Atualmente, a Alemanha tem um grande problema com a sua imagem e credibilidade enquanto aliado não só na NATO, mas também na UE. As verdadeiras intenções da Alemanha, e a natureza desta sua mudança, ainda não são claras. Como interpretar o envolvimento da Alemanha com a Ucrânia e o envio de apoio militar? E se estes não forem motivados por boa vontade, mas por pressão internacional em vez de pressão interna? Os desenvolvimentos mais recentes na região deram-nos algumas respostas, mas também levantaram o mesmo número de perguntas.
Conclusões
Não há dúvida de que foram os eventos de 2014 a introduzir uma mudança qualitativa nas relações entre a Rússia e o Ocidente. Pela primeira vez, a NATO declarou abertamente que a Rússia é uma ameaça e, consequentemente, o seu opositor. Em resultado da anexação da Crimeia e da guerra híbrida no Donbas, a Aliança estabeleceu em Newport uma política de garantia, que posteriormente evoluiu, em Varsóvia, para uma política de dissuasão, e iniciou uma cooperação de grande escala com a Finlândia e a Suécia, então não alinhados.

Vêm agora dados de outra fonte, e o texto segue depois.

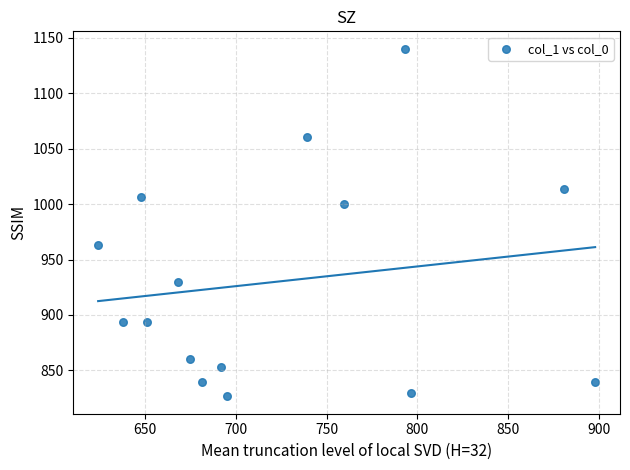

What is the range of Y values (max minus min)?

313.3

Depois de 24 de fevereiro de 2022, o que pode ser observado é um aprofundamento desta estratégia, uma mudança quantitativa no que diz respeito à política no interior da NATO, ao apoio da Aliança à Ucrânia e à cooperação com o chamado tandem do Norte (Finlândia e Suécia). Muito foi alcançado, mas a NATO permanece reativa32. A questão que deve ser colocada é se estas mudanças são permanentes. Terá uma nova ordem internacional emergido nesta região? Obviamente, precisamos de uma visão temporal para responder adequadamente a esta questão e fazer uma previsão de longo alcance. Indubitavelmente, ocorreu uma mudança no paradigma de segurança da região. É igualmente importante saber se esta mudança de paradigma aconteceu nas mentes das pessoas e das lideranças políticas, especialmente nos Estados da Europa Ocidental. Ou seja, saber se estão preparados para manter esta trajetória nas relações com a Rússia.

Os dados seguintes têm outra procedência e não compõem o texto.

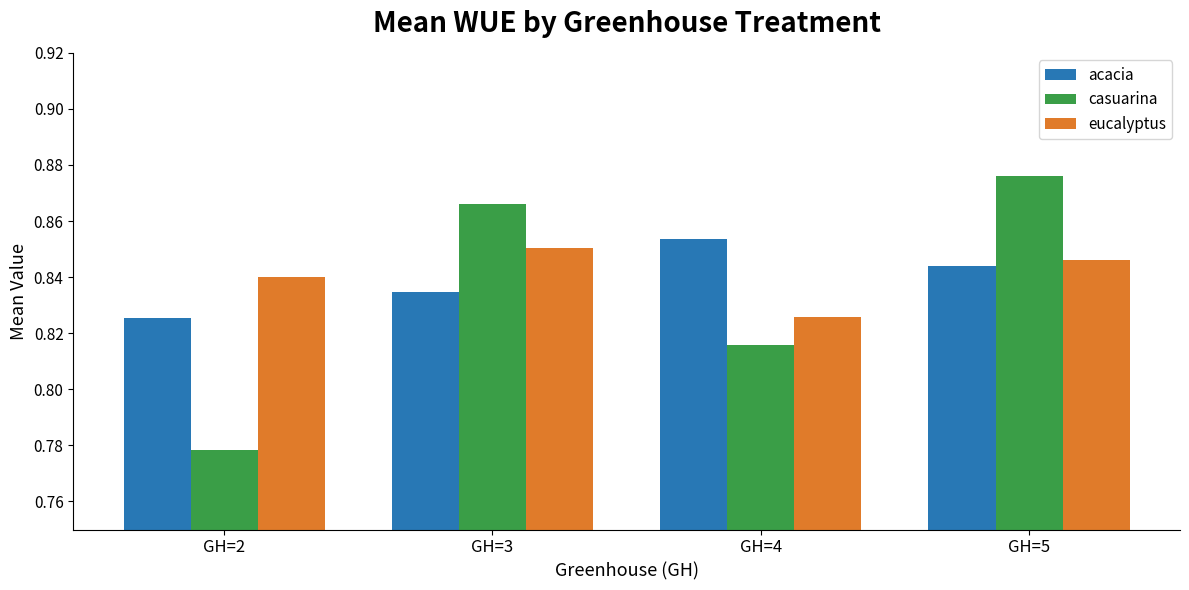

Count the casuarina values in the range 0 to 1.

4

Não menos importante é o desenvolvimento das operações militares na Ucrânia. O que sabemos da história dos conflitos militares é que as guerras podem ter apenas três desfechos. Um lado alcança uma vitória decisiva, o outro lado alcança uma vitória decisiva, ou regista-se um impasse. O acesso aos dados é muito limitado, mas até agora a Rússia não atingiu os seus objetivos e movimenta-se muito lentamente. Ao mesmo tempo, a Ucrânia revela-se neste momento incapaz de lançar um contra-ataque e retomar o seu território. Os leitores poderão tirar as suas próprias conclusões a partir daqui.